Data items
::::::::

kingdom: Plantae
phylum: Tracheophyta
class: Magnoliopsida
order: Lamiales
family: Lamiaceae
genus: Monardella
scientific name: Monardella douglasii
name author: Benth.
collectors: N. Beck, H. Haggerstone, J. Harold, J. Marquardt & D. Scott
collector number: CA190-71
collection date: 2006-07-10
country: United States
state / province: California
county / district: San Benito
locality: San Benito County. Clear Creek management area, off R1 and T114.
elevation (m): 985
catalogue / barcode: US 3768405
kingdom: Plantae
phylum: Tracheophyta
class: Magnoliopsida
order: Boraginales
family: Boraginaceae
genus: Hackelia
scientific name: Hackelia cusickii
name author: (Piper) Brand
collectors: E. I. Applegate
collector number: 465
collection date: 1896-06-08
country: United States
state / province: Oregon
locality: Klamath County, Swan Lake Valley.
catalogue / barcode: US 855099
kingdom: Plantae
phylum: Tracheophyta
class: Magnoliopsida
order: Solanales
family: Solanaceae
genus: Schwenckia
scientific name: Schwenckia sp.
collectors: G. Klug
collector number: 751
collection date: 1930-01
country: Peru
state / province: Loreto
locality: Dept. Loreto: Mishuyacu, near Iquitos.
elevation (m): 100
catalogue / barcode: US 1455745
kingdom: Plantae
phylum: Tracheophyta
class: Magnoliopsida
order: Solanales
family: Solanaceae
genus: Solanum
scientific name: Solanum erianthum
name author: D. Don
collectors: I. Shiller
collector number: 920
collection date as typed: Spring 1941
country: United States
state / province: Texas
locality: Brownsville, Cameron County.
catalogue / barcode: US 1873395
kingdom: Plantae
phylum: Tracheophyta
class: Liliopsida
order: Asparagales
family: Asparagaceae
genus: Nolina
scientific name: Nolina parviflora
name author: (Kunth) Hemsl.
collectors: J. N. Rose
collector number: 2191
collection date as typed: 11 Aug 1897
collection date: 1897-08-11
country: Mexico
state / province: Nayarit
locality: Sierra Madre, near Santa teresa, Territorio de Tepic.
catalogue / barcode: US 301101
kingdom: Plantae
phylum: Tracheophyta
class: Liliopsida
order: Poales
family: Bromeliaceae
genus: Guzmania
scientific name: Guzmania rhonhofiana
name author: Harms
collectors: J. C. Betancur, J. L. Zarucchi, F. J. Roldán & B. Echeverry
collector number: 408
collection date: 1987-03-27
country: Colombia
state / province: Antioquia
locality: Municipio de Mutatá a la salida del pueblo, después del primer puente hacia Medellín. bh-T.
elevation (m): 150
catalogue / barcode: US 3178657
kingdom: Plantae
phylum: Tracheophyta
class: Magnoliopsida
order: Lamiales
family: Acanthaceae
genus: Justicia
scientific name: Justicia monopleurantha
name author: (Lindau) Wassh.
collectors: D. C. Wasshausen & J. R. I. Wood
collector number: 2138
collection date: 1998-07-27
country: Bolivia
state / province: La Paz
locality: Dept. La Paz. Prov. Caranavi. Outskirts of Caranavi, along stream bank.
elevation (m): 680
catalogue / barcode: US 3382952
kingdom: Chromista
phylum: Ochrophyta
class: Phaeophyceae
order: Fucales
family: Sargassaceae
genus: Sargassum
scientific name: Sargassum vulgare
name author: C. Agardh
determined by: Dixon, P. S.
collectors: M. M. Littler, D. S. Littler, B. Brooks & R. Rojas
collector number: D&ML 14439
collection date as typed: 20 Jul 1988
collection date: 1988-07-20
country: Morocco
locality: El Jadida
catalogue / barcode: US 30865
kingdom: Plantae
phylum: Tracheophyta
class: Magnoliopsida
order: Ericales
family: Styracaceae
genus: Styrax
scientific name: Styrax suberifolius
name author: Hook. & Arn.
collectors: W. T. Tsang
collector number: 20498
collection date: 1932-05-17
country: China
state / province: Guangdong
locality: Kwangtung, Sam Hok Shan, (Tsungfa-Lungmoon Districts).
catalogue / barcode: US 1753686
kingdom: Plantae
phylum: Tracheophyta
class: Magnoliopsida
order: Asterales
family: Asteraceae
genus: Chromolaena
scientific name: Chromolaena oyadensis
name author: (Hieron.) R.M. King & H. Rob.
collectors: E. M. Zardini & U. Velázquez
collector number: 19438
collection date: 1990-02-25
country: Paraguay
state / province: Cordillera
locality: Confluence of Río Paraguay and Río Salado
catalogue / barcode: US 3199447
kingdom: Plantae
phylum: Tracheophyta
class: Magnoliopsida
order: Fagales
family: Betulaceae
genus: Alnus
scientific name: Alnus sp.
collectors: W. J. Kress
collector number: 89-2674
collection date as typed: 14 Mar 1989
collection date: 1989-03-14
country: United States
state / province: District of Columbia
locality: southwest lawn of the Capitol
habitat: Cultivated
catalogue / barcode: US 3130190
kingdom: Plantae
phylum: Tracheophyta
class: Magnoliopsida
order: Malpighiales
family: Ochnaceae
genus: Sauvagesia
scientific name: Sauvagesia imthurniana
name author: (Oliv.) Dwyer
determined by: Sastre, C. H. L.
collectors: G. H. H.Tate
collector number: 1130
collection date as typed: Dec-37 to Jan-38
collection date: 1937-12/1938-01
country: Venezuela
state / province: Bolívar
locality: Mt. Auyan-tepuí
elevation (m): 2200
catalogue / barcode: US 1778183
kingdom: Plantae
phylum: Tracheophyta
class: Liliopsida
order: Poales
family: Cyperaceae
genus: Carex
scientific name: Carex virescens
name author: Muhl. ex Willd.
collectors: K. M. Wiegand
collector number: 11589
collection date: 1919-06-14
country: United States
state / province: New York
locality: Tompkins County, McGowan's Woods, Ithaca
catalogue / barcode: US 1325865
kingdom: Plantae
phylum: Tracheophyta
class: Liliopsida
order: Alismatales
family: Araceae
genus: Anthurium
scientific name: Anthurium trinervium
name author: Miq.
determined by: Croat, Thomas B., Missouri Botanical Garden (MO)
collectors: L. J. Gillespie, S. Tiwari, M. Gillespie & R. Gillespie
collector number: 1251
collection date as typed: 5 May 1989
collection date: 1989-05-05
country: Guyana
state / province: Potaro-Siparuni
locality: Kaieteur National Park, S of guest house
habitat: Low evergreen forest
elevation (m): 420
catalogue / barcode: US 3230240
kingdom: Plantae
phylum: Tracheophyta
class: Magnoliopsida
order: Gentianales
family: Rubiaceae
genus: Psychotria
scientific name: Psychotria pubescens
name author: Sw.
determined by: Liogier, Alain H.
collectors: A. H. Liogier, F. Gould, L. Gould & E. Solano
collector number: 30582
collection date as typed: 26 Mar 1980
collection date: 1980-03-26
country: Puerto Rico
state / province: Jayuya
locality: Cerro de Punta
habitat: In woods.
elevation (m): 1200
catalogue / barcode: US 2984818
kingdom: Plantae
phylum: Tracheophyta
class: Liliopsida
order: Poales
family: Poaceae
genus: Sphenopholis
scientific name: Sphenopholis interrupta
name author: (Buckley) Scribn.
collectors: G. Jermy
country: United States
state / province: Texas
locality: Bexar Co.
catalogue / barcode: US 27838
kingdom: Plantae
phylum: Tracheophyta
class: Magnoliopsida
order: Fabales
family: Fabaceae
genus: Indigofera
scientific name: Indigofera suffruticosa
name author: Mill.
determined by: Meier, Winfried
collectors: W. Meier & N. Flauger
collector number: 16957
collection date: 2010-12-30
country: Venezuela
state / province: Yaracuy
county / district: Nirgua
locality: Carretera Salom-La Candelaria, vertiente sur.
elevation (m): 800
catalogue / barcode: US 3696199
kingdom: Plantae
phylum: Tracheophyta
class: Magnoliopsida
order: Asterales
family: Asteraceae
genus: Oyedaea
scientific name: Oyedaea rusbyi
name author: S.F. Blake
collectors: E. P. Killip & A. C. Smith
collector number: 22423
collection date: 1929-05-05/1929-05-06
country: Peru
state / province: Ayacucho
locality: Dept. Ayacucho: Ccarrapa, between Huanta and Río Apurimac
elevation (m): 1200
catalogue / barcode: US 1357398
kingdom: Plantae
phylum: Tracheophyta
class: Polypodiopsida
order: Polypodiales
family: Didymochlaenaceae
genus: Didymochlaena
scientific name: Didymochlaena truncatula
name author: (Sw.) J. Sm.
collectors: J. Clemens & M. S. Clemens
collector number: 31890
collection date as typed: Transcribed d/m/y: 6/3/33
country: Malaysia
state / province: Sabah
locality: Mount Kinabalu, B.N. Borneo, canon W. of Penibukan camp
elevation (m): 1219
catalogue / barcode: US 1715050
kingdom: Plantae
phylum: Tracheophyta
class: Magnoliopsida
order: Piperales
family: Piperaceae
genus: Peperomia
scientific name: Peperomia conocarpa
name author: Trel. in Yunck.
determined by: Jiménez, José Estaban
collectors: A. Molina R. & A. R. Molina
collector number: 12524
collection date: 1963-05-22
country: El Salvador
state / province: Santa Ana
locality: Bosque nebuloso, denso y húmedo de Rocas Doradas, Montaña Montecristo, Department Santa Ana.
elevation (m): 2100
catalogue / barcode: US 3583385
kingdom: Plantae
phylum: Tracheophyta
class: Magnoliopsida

::::::::

### Exercise directions
Lay out the rows from the line with "state / province: Bolívar" to the line with "collectors: K. M. Wiegand", both included, as a two-column CSV with the columns field and value. Give one CSV line per row, with each entry in its own quoted field and any line breaks turned into spaces.

### Exercise answer
field,value
"state / province:","Bolívar"
"locality:","Mt. Auyan-tepuí"
"elevation (m):","2200"
"catalogue / barcode:","US 1778183"
"kingdom:","Plantae"
"phylum:","Tracheophyta"
"class:","Liliopsida"
"order:","Poales"
"family:","Cyperaceae"
"genus:","Carex"
"scientific name:","Carex virescens"
"name author:","Muhl. ex Willd."
"collectors:","K. M. Wiegand"